Intraspecies recombination in (A) Ferroplasma type I and (B) Ferroplasma type II. Figures are rendered as described in Figure 1. F. acidarmanus is used as a reference sequence in A and Ferroplasma type II composite sequence in B. Reads are grouped (indicated by background shades of blue and brown) into strains on the basis of conserved SNP patterns. Red outlines indicate reads containing inferred recombination points and black rectangles indicate apparent recombination end points within reads. Mate pairs assigned to different strain types are connected by a diagonal red line to highlight recombination events between strain types.

Figure 5.—

Observed recombination rates plotted as a function of sequence divergence. Log-linear lines were fitted to data for Ferroplasma type I (A), Ferroplasma type II (B), and interspecies (C) using maximum-likelihood estimation. Red lines were plotted from 95% confidence values of parameters. Errors, vertical blue bars, are estimated from maximum-likelihood optimization assuming the same normal error distributions for all recombinant clone counts (before normalization). Values for divergences <3% (green circles in A and B) were excluded from estimation due to difficulty in identifying recombinations. (D) All three data sets superimposed with the average value for interspecies recombination.

Figure 6.—

Circular diagram (origin of replication at the top) showing a genomewide comparison of Ferroplasma type II to F. acidarmanus.
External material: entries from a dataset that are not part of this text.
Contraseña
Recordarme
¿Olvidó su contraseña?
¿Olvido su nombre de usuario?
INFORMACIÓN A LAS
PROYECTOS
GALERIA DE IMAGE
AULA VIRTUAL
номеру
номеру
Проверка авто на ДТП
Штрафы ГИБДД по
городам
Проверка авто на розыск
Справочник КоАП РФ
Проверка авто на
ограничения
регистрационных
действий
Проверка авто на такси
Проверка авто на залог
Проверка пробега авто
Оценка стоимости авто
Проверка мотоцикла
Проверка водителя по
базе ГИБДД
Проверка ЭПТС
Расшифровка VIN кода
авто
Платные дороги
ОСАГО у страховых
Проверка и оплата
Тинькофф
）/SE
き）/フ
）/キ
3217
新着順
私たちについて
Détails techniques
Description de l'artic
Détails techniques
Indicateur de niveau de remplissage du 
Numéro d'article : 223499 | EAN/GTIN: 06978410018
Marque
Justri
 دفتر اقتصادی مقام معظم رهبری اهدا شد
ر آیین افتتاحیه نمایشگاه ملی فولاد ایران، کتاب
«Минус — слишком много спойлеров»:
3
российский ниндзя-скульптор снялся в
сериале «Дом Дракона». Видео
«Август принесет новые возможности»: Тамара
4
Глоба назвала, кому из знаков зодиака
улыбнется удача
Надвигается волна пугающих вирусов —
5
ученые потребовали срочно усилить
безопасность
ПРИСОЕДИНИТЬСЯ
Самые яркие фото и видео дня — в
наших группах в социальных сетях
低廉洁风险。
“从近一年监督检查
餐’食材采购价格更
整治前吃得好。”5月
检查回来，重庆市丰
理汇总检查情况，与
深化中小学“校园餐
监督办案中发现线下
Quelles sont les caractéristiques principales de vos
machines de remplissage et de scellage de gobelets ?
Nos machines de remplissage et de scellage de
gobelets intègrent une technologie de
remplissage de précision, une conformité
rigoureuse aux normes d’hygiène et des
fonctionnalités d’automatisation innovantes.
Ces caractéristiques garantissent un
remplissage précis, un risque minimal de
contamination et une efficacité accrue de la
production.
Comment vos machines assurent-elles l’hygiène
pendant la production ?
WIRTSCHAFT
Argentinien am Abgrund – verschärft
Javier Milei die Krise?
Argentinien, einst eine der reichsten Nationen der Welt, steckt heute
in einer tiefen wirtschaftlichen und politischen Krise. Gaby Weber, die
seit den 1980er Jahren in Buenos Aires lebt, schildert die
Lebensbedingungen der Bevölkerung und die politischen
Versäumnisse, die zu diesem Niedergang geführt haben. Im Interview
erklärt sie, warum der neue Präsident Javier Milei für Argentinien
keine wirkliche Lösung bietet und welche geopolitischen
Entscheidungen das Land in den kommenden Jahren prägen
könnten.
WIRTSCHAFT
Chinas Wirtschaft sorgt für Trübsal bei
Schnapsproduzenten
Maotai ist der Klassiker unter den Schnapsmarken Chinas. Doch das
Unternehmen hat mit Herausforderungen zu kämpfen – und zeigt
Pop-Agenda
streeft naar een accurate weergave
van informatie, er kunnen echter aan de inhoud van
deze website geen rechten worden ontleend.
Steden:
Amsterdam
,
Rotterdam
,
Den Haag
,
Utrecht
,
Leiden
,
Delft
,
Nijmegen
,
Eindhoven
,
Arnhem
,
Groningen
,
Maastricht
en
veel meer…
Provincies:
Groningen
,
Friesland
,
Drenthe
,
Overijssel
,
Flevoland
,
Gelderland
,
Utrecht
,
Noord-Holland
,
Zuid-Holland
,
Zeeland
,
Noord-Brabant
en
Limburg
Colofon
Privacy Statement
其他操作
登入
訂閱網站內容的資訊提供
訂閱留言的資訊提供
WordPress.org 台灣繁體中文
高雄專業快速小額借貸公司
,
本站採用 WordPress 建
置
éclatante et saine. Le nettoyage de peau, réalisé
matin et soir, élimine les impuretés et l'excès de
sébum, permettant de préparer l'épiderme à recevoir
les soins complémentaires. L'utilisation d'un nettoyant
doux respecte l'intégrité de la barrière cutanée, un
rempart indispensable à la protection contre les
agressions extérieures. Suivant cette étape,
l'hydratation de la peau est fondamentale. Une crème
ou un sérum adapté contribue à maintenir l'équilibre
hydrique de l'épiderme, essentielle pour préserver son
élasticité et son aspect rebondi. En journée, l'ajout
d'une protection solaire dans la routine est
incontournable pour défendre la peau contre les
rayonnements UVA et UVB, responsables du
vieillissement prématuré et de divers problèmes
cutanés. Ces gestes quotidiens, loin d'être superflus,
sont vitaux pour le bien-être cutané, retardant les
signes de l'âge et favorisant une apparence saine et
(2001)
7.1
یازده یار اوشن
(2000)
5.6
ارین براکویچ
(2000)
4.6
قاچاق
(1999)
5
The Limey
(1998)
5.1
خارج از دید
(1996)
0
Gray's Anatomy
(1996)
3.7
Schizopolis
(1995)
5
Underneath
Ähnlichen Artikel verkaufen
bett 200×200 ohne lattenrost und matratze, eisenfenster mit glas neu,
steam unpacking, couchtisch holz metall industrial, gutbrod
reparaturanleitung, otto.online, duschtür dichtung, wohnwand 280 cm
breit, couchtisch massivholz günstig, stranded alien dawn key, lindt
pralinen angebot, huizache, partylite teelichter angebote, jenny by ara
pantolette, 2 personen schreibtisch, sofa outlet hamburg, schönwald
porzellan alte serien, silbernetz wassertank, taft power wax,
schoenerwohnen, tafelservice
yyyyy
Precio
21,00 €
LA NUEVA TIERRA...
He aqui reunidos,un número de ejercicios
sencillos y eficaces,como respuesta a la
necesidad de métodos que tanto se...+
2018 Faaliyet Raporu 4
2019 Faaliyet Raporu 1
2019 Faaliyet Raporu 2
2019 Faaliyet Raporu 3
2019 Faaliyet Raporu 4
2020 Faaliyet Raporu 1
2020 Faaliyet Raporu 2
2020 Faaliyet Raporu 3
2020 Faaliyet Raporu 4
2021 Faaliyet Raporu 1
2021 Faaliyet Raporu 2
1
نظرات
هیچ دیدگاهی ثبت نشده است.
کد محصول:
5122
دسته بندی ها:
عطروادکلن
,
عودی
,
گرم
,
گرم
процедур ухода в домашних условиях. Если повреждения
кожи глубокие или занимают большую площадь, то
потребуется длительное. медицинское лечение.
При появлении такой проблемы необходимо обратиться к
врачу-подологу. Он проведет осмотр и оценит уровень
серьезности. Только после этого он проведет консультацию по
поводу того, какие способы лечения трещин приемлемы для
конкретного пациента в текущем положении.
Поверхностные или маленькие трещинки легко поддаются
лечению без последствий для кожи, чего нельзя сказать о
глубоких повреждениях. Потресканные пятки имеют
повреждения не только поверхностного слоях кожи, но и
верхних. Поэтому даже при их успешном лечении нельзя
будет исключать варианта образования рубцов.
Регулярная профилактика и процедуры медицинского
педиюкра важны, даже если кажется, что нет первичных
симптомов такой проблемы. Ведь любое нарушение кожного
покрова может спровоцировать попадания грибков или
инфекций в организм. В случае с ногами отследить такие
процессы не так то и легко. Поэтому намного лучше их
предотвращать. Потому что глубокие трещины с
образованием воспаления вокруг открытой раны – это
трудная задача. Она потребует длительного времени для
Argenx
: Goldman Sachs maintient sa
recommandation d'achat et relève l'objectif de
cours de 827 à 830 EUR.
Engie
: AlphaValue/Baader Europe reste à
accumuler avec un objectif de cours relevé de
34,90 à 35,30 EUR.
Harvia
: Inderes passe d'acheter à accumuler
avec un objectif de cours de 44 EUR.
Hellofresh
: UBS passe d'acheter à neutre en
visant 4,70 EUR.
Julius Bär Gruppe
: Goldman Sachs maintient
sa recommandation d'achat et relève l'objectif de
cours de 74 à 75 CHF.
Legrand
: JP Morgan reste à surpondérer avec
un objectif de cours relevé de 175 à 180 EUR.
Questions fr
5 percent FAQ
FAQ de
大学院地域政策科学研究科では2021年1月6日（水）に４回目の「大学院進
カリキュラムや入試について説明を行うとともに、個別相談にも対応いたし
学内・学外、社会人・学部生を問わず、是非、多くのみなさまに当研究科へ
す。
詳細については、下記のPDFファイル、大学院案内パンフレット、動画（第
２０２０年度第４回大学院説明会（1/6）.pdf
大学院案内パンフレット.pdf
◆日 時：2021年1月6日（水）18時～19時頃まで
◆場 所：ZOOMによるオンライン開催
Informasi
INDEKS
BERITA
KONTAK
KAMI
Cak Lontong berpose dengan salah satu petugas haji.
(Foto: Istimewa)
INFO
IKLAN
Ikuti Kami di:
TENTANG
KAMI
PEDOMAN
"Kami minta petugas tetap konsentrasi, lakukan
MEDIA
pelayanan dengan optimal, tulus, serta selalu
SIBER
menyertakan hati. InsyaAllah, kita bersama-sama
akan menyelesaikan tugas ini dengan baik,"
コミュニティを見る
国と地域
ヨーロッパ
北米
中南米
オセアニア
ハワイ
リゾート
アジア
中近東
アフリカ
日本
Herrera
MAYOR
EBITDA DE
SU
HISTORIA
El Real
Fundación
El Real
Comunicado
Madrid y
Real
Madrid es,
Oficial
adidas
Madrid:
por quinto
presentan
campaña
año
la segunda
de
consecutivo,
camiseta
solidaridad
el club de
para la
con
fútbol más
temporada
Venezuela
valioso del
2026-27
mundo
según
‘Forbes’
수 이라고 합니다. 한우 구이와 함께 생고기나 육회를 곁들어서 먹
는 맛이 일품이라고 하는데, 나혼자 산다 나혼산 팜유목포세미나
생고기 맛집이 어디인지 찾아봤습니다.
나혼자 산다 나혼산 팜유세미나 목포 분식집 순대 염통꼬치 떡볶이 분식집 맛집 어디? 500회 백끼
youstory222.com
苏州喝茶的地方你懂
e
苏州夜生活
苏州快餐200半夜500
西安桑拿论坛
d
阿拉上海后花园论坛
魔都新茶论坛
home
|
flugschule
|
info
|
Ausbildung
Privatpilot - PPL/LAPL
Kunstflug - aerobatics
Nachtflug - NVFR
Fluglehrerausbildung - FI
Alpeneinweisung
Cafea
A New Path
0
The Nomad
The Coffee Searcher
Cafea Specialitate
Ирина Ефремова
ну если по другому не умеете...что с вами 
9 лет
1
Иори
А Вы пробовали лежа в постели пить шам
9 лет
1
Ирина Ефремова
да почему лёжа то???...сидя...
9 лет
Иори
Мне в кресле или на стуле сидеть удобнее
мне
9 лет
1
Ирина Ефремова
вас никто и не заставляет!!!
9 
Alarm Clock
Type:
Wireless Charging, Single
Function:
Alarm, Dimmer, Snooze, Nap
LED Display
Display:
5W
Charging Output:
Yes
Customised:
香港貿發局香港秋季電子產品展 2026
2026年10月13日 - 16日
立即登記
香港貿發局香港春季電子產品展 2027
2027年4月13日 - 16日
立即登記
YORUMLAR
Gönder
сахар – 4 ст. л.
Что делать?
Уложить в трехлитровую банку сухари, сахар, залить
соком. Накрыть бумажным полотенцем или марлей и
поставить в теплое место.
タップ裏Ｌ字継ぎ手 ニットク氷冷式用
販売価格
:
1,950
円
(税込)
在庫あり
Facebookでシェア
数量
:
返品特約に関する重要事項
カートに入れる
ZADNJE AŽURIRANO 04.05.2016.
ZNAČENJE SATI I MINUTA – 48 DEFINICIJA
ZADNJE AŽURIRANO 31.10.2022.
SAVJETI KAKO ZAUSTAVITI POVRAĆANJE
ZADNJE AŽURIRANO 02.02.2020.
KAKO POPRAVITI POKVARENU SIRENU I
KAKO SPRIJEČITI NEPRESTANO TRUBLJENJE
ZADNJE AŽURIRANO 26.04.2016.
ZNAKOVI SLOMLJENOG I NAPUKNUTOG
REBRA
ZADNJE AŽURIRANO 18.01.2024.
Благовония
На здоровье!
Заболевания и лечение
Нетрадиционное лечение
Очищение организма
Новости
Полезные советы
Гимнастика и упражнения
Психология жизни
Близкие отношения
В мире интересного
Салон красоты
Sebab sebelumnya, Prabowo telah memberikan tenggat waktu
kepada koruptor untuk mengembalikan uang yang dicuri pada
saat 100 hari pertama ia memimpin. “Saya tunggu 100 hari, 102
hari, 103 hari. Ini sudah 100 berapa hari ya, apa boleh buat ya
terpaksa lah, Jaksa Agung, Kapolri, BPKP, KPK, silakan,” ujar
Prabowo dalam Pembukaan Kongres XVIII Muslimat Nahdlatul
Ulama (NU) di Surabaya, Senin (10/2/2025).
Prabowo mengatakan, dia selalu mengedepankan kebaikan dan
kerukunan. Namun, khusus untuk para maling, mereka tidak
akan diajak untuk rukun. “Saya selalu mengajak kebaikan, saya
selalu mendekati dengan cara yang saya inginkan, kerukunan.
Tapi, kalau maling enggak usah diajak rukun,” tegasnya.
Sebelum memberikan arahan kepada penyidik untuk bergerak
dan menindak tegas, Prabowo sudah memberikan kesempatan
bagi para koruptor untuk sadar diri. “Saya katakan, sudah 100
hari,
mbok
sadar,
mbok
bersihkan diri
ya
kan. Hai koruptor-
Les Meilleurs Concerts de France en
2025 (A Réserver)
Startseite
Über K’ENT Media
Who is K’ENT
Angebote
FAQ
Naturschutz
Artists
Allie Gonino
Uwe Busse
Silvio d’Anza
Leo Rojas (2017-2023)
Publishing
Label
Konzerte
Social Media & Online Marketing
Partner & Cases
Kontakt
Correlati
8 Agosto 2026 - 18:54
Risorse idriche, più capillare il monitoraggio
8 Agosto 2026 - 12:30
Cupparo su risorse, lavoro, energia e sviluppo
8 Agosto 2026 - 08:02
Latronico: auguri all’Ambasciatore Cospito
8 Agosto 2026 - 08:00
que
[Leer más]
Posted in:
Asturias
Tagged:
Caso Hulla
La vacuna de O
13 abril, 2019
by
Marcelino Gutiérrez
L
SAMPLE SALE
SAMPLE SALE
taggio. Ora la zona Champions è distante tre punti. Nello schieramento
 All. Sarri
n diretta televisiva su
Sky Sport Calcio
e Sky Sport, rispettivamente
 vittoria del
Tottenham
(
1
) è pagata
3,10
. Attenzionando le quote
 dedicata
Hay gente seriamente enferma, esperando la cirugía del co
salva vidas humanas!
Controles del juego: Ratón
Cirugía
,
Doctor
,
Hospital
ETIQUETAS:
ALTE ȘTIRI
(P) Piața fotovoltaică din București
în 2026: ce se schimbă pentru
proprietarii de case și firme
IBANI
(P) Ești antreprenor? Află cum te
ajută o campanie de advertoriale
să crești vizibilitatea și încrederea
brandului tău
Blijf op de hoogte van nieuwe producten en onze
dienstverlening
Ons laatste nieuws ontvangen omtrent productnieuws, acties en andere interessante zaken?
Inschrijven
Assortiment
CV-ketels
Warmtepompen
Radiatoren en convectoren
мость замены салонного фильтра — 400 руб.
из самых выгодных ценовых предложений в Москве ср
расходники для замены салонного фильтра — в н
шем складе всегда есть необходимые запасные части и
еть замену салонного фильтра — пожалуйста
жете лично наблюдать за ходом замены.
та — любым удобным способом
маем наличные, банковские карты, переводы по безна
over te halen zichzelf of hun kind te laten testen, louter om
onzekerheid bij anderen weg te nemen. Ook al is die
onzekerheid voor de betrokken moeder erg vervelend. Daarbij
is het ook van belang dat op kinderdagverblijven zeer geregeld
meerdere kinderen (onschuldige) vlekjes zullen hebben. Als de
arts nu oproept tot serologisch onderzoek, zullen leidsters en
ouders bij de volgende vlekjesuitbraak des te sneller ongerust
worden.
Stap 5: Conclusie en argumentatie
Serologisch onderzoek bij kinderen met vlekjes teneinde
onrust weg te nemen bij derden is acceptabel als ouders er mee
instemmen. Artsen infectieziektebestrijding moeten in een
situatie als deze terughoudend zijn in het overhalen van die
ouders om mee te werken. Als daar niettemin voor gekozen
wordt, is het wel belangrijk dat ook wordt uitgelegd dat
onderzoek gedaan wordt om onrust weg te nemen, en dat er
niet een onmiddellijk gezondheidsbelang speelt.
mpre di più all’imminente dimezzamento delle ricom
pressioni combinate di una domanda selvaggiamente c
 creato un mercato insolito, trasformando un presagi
The five rings of data are, progressing inward, (1) Ferroplasma type I genome showing predicted gene sequence locations color coded according to functional category (see supplemental Table S2 at http://www.genetics.org/supplemental/), (2) orthologs between Ferroplasma types I and II colored by percentage of identity (from red for 100% identity through the spectrum of colors to pale blue), (3) reconstructed Ferroplasma type II genome (colored from blue to purple as distance around the genome) highlighting rearrangements and syntenous regions, (4) tRNAs in F. acidarmanus (gray), and (5) interpopulation recombination points (red).